5:11pm – 10am – that’s checkout time, right?
5:12pm – Yeah
Will see you may be in early morning at lodge
What time u wake up?
5:16pm – Around 6, but i’m not really up until around 8
See you in the morning!
On July 10, at 7:57am, I wrote:
Good morning! How’s it going? I hope you slept well?
10:05am – Its was really good! And hope u sleep well
6:30am
A virile young couple has moved in next door at the lodge. The waves of testosterone are making me dizzy.
I’ve got to get out of here. One more bowl of oatmeal, one more orgasmic shower under the lodge’s hot, clit-punishing showerhead, and I’m out. I don’t even try to keep my moans quiet anymore.
9:25am
Turban’s kiss was as pillowy as his thick brown lips promised. They cushioned mine against the shock of their proximity; seemingly appearing out of nowhere after a long, sexually charged good-bye hug in the lodge’s communal kitchen. We pressed our lips earnestly together a few times before Turban snaked a pointed tongue into the crevice between mine. I welcomed its slickness with soft licks, and our hungry bodies pressed together indecently. Resenting every woolly layer of clothing that kept my skin away from his, I caressed his bare neck and let my fingertips slide over the back of his exotic black turban. We kissed away the long minutes until the 10am check-out time, when I had to reluctantly pull away from our warm embrace in the bright morning sun.

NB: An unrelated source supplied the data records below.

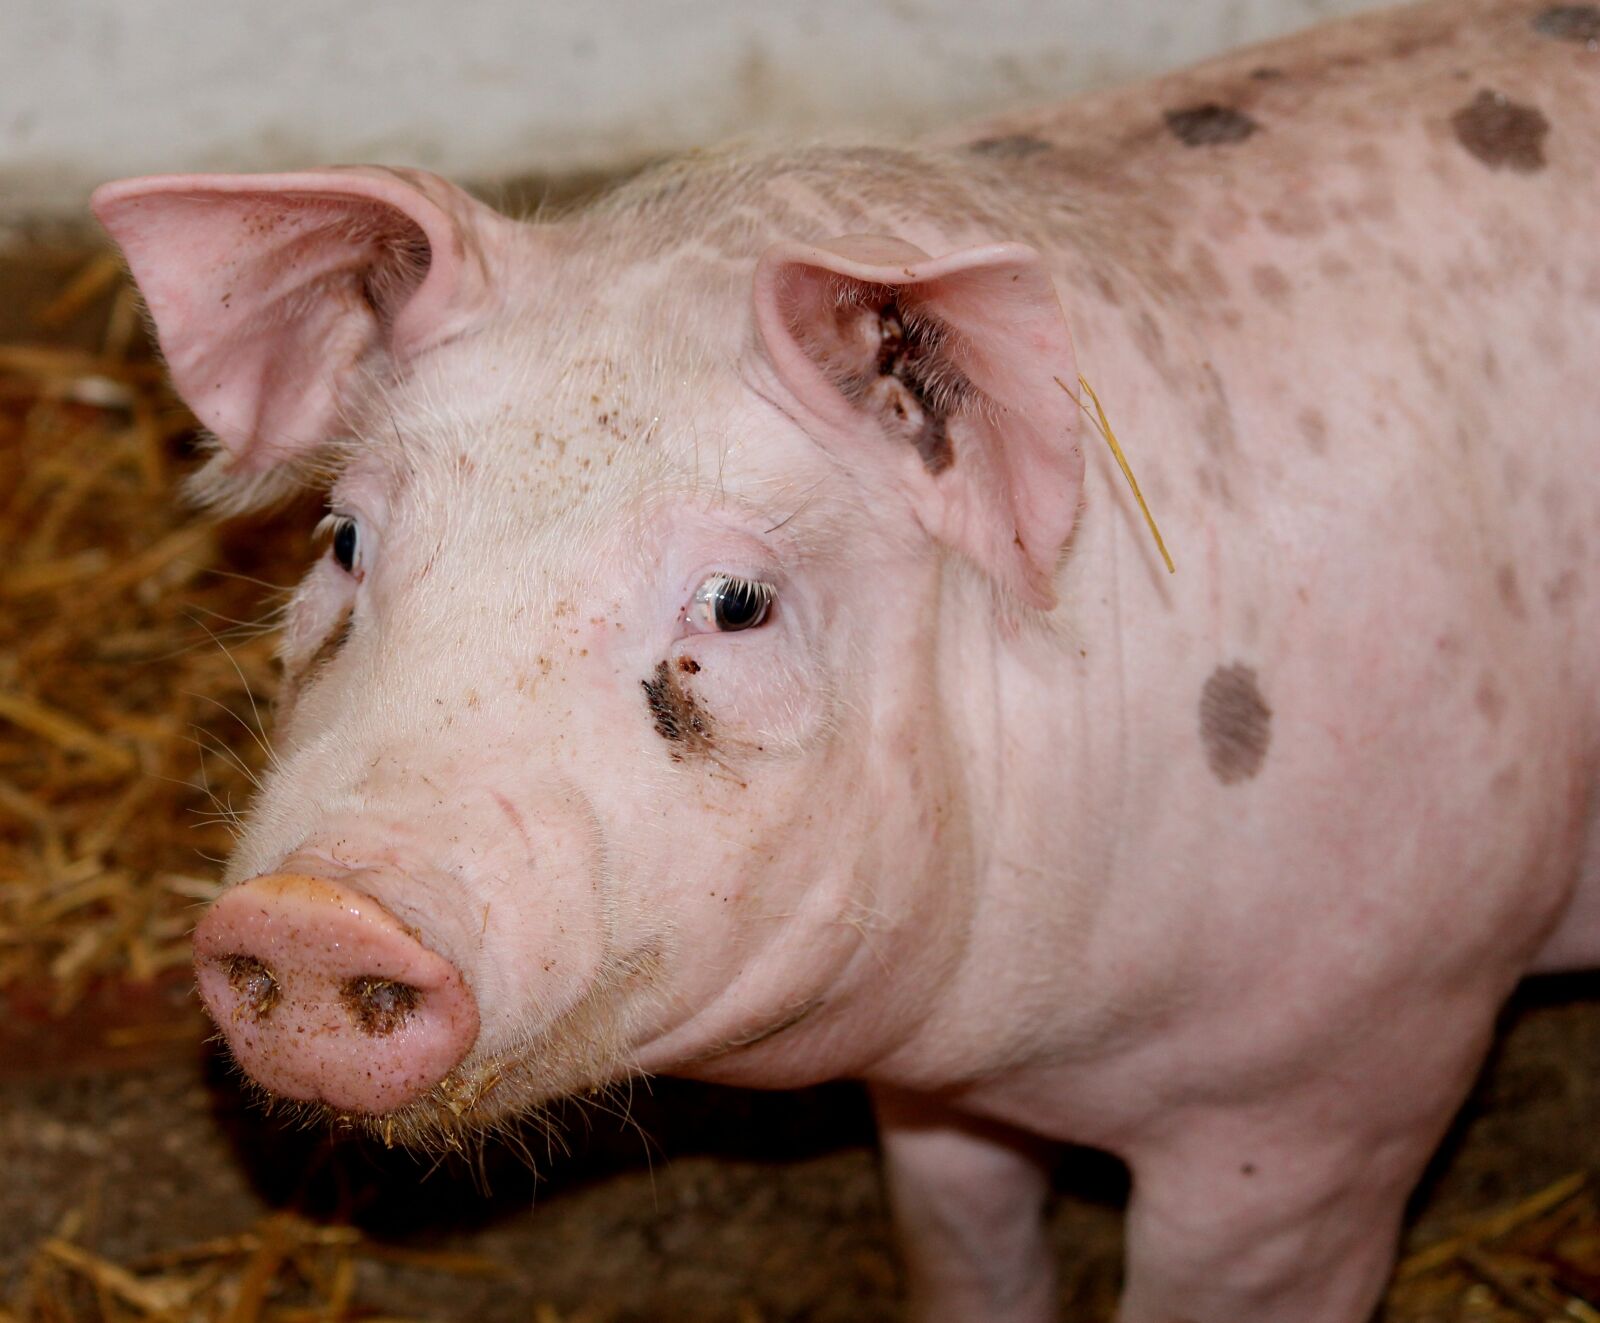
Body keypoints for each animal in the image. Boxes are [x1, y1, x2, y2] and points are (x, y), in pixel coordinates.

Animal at [92, 0, 1599, 1318]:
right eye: (346, 538)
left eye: (737, 603)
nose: (315, 910)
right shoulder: (944, 1103)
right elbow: (963, 1242)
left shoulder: (1338, 1086)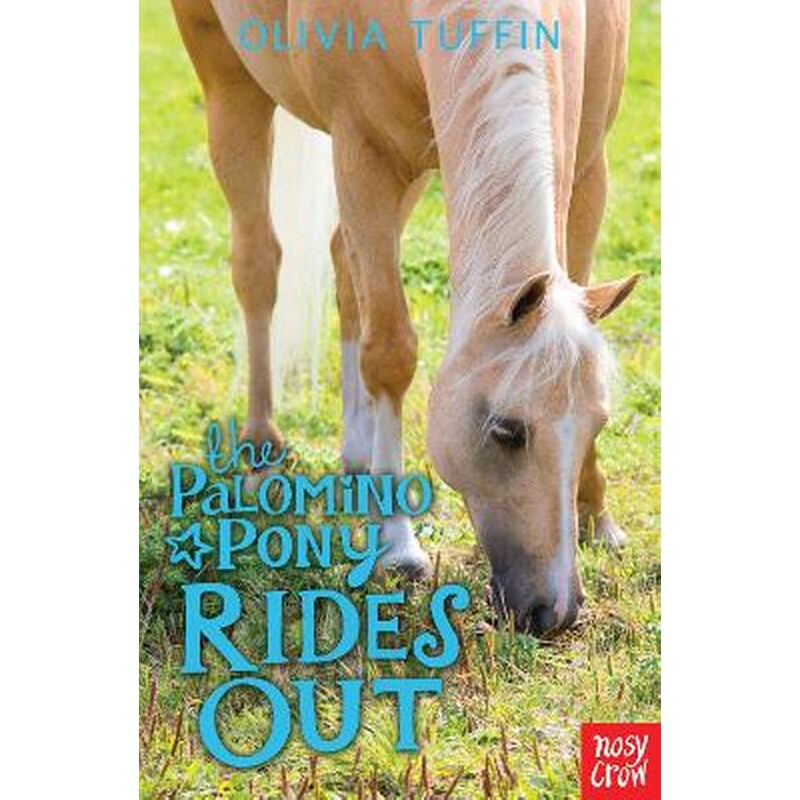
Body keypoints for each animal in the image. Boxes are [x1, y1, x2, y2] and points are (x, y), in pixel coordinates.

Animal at [171, 0, 639, 637]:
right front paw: (397, 546)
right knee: (258, 265)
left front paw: (597, 516)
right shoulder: (363, 152)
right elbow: (390, 351)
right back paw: (262, 443)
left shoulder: (590, 164)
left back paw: (357, 450)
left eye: (598, 423)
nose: (555, 612)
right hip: (229, 83)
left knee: (344, 266)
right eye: (506, 431)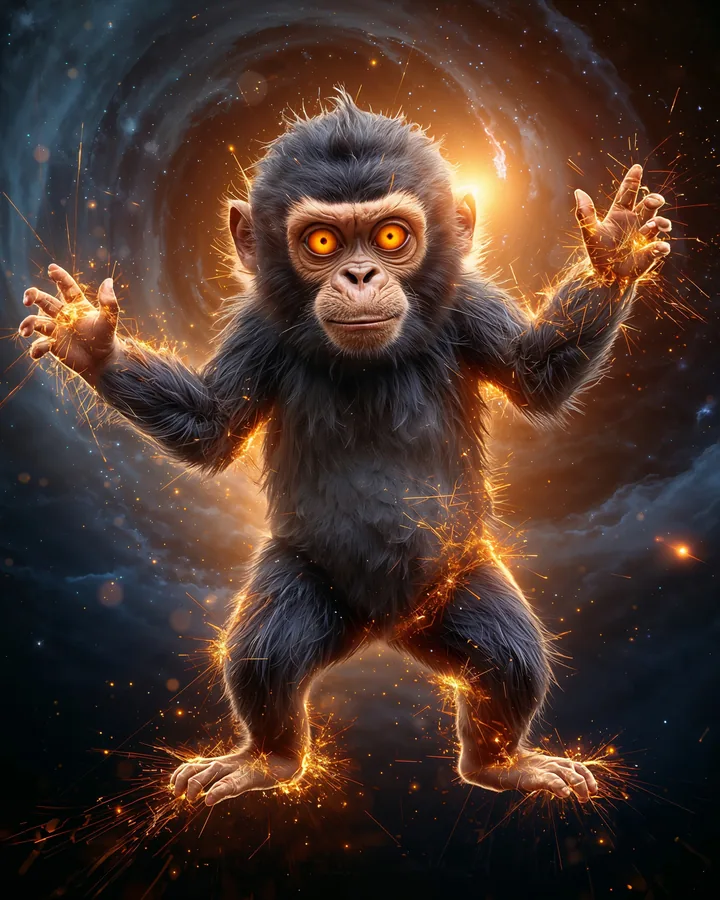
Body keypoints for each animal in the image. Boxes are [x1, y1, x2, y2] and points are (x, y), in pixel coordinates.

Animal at [19, 93, 672, 809]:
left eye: (389, 236)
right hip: (307, 584)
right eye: (323, 241)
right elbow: (211, 426)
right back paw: (267, 760)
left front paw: (616, 249)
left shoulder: (466, 307)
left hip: (458, 583)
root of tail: (382, 631)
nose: (359, 274)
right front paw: (89, 340)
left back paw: (503, 763)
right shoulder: (260, 331)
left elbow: (534, 375)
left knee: (508, 656)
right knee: (267, 654)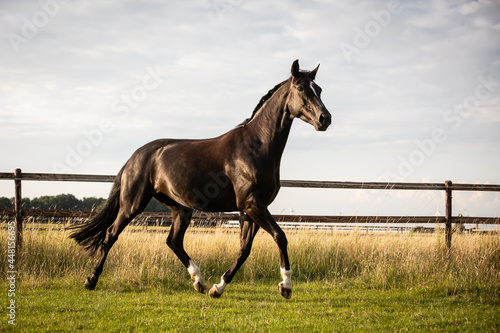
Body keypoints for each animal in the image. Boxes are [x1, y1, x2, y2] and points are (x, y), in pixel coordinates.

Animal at [67, 59, 332, 298]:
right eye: (300, 88)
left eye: (318, 89)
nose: (325, 119)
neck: (255, 146)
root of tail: (137, 155)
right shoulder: (250, 203)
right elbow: (280, 236)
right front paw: (286, 286)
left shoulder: (251, 209)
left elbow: (244, 250)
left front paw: (218, 288)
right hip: (133, 203)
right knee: (111, 234)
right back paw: (91, 280)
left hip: (181, 208)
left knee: (173, 241)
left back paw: (199, 281)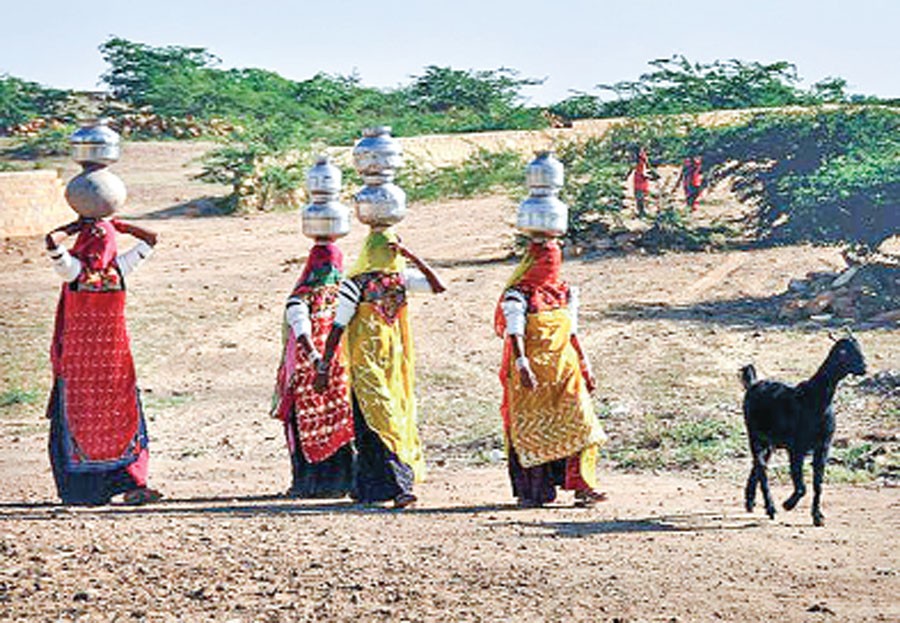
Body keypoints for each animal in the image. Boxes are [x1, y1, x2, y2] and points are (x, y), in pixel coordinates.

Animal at [740, 336, 864, 528]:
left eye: (859, 348)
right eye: (845, 352)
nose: (864, 367)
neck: (817, 400)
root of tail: (753, 384)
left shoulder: (823, 446)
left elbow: (818, 484)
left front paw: (818, 516)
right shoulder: (797, 448)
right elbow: (801, 486)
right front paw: (788, 504)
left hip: (769, 442)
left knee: (758, 465)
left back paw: (750, 502)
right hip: (754, 436)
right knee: (761, 467)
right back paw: (771, 508)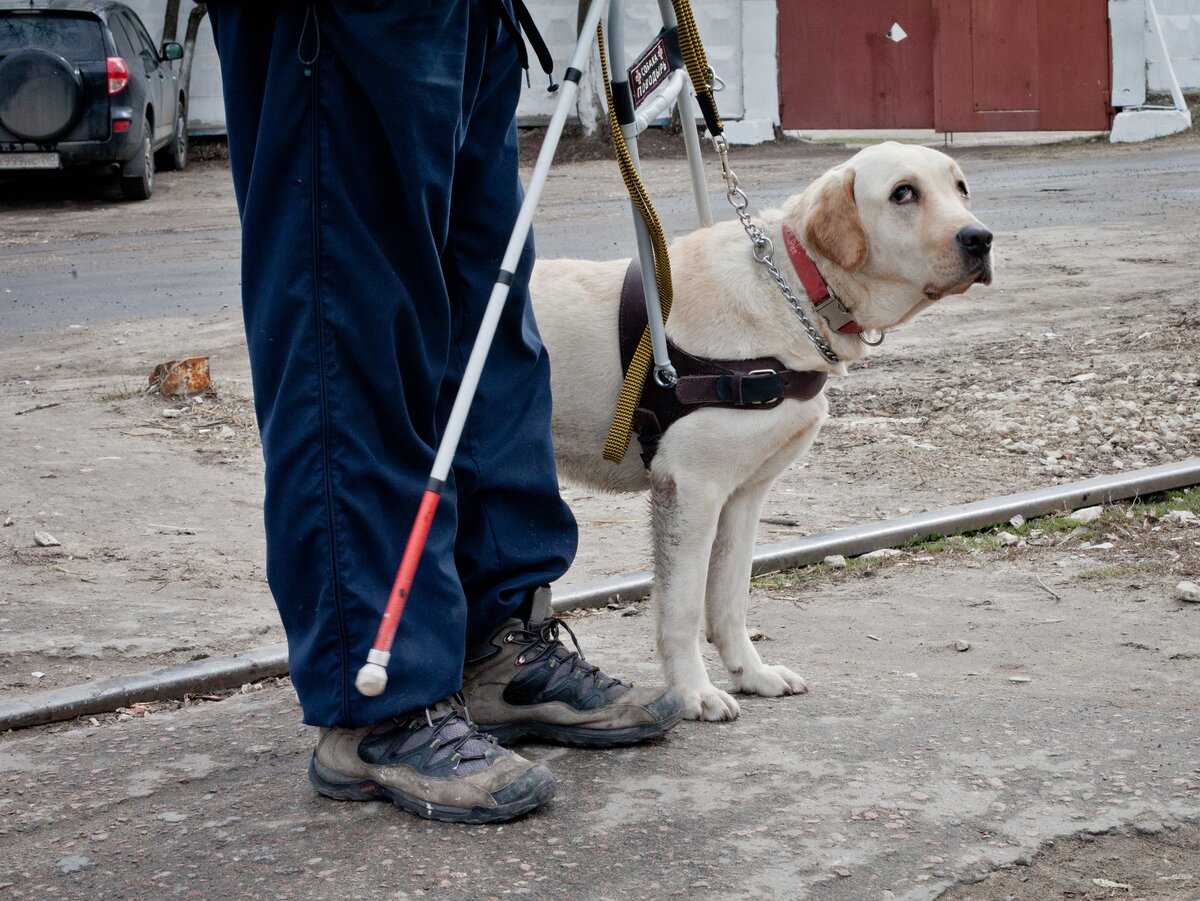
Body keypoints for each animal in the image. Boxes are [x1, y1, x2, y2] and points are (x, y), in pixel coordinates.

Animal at [535, 140, 993, 724]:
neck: (793, 289)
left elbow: (730, 599)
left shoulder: (744, 495)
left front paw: (751, 674)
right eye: (903, 193)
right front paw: (693, 693)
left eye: (961, 188)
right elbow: (682, 608)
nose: (981, 238)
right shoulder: (691, 488)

If there wasn’t a horny Mormon waiting for me less than a mile away, I’d have found a way to get naked with Turban. Why did he wait to express his interest until the evening before my departure? We could have fucked a lot in this past week, but it never occurred to me to make a move because Turban was the manager here, and he had been commendably professional. As it was, we only got half an hour together with our desire exposed, and this belly-melting kiss is all that we’ll ever have time for. Time is a funny thing. The story of Turban and I lasted exactly as long as it was supposed to, I guess: we were allotted one kiss, and it was delightful.
I’ll have to practice noticing and taking more opportunities for sex. It’s a shame to miss this ride when I have no fear or reticence holding me back. Shy dicks need riding, too, but only the bold ones get wet.
10:11am
I’ve just pulled in to the Mormon’s farm and Rex is running in happy circles around me. Turban’s kiss turned me on so much that I am going to fuck that Mormon limp.
He’s just walking towards me now, smiling his lopsided Wolverine smile, and my heart has flipped and melted like a chocolate chip pancake. The Mormon is everything that I do and don’t want in a partner, and I need to be safe in his sexy arms before I leave him behind in the dust. I’ve completely forgotten what Turban’s lips felt like.